Crowd-sourcing social change
His organization believes the answer to tackling society’s problems is crowd-sourcing, but applying it to solving issues on the ground. Maybe it wasn’t a surprise that the presentations on new media and social campaigning weren’t that interesting.
The proof of today’s digital pudding is in the eating, not the recipes or rules someone else makes up. Horyou’s website serves up dishes that satisfy much more than any words from the debating platform. Even Parienti was uninspiring, except to point out that social NGOs need to do more than simply communicate. “If we want to have an impact,” he observed, “we need to have meaningful interaction and connections.”
This is what Horyou tries to offer, with a mix of individual members, NGOs like Terre des Hommes, and celebrities with expertise. Spurred by the 2008 crisis Parienti came to philanthropy after 12 years in private banking. He told the Swiss newspaper Le Temps that the 2008 financial crisis brought home to him the fragility of the system, where billions of dollars are generated by speculation while billions of people cannot afford to buy basic commodities. He decided to set up a 21st-century template for solidarity through a website and a foundation, where people to share positive stories with like-minded activists across the world.
SiGEF (it’s so new panelists couldn’t agree on whether to call it SighJeff or SeeJeff) seeks to bring those people together in the real world. On the Internet, it has already proved its worth. In the organization world, it can claim some major successes. Its business partners range from TESLA and UNESCO’s Green Citizens to Webster University and Nespresso.

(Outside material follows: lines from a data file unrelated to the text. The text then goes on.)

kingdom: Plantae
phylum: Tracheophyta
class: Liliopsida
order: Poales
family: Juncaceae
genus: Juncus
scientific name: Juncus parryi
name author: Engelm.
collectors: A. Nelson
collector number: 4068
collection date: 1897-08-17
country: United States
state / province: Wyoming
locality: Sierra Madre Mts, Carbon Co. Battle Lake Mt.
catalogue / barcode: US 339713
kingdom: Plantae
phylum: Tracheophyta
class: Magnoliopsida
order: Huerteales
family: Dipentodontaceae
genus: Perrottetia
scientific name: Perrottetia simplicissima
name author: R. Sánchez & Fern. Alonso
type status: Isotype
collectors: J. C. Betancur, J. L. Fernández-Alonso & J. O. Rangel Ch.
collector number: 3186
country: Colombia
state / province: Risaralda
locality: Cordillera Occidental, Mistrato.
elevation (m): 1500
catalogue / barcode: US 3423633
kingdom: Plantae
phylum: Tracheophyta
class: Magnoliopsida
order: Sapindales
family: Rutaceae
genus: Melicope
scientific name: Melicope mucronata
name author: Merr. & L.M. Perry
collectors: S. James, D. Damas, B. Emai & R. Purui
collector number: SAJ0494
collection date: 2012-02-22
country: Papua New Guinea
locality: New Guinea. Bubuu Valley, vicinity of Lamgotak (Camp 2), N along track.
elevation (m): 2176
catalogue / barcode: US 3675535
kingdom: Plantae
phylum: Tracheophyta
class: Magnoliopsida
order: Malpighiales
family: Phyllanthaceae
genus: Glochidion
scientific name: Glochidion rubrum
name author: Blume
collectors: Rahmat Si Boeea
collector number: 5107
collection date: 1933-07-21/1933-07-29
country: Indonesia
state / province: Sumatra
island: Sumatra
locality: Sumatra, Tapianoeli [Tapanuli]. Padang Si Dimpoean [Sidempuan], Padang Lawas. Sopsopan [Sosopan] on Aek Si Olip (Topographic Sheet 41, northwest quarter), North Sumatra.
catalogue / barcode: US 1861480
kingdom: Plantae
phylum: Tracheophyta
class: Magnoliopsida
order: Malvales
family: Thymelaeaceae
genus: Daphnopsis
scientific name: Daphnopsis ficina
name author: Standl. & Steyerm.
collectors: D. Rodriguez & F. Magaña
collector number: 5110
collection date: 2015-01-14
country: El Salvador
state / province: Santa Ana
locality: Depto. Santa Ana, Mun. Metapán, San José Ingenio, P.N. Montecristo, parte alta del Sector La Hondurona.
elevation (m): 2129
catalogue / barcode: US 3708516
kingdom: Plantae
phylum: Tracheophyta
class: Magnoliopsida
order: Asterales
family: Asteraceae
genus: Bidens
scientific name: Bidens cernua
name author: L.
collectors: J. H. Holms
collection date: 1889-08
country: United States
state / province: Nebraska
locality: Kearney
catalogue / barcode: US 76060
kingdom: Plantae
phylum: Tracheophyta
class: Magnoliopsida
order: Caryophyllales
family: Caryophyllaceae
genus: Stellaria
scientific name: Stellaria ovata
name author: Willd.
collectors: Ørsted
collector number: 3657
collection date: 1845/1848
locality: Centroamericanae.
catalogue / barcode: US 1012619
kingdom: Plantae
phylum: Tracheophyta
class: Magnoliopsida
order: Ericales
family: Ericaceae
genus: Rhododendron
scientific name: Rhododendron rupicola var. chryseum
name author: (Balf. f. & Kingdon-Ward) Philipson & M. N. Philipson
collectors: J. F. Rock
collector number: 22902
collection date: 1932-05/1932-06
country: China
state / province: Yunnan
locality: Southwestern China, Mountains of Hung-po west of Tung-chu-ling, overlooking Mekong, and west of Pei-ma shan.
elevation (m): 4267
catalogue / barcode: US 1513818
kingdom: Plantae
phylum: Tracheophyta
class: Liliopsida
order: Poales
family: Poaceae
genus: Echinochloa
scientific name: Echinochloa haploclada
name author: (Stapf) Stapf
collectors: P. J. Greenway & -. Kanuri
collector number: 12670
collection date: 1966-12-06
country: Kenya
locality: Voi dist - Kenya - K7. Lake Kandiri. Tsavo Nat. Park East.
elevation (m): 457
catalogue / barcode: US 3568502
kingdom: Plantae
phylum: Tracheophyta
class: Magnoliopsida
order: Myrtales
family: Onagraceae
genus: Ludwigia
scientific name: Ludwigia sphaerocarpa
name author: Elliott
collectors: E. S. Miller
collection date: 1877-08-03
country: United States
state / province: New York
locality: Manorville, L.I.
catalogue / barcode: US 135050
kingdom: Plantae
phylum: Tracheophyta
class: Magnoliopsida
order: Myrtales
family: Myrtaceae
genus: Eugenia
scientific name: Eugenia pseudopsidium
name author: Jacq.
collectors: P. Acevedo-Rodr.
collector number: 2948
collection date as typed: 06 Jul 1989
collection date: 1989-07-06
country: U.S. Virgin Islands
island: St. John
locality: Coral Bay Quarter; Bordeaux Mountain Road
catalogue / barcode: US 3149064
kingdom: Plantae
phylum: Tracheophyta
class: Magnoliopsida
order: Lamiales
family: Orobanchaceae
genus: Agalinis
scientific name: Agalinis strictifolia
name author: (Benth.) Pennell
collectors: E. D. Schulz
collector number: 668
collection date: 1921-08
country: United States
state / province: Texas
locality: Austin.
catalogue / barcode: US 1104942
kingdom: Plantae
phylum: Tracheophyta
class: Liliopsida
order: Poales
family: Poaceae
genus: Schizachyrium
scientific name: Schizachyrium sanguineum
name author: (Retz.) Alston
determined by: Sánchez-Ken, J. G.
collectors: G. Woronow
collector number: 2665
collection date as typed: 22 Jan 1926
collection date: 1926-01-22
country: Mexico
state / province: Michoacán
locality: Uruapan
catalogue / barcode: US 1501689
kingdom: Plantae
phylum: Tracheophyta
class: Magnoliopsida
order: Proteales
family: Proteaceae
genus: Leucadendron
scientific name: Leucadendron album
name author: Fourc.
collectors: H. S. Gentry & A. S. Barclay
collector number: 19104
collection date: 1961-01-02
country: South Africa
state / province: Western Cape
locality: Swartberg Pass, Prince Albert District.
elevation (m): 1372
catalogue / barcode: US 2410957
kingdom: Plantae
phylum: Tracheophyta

Generation X meets Generation Y
Where were the media flashbulbs and mikes to record every banal utterance from a celebrity? Where were the fund managers with open cheque books (or online transfers) to underwrite interesting projects? Where were the conference circuit gurus to tell us what it all means? Where was the advance publicity in the local and international press?
I think part of the explanation is that old media don’t really get new media. And Generation X journalists don’t get Generation Y or Z. Bill Gates the philanthropist is an enigma to them while Bill Gates the businessman makes perfect sense. They don’t see why a social activist would be quite content with an Internet presence though they do feel the earthquake building up under the broadcasting and print business. It could be as important for an NGO to talk to like minded activists as meeting the press in the flesh.
Our first Web networking conference?
SiGEF might be the first real Web-based networking conference of its kind, where what goes on across the Internet is more important than what takes place in the conference hall. So don’t write SiGEF off, with Parienti’s obvious networking skills and open-door policy. The World Economic Forum, likewise a success with European business leaders from the beginning, took 20 years to really take off into its present stratospheric political heights.
* The award went to Humansrelais , a French organization that offers a computer app for people to hook up with a homeless person nearby who needs help. And one day after the conference, Horyou went to the United Nations in Geneva with the China Charity Alliance to meet with UNICEF.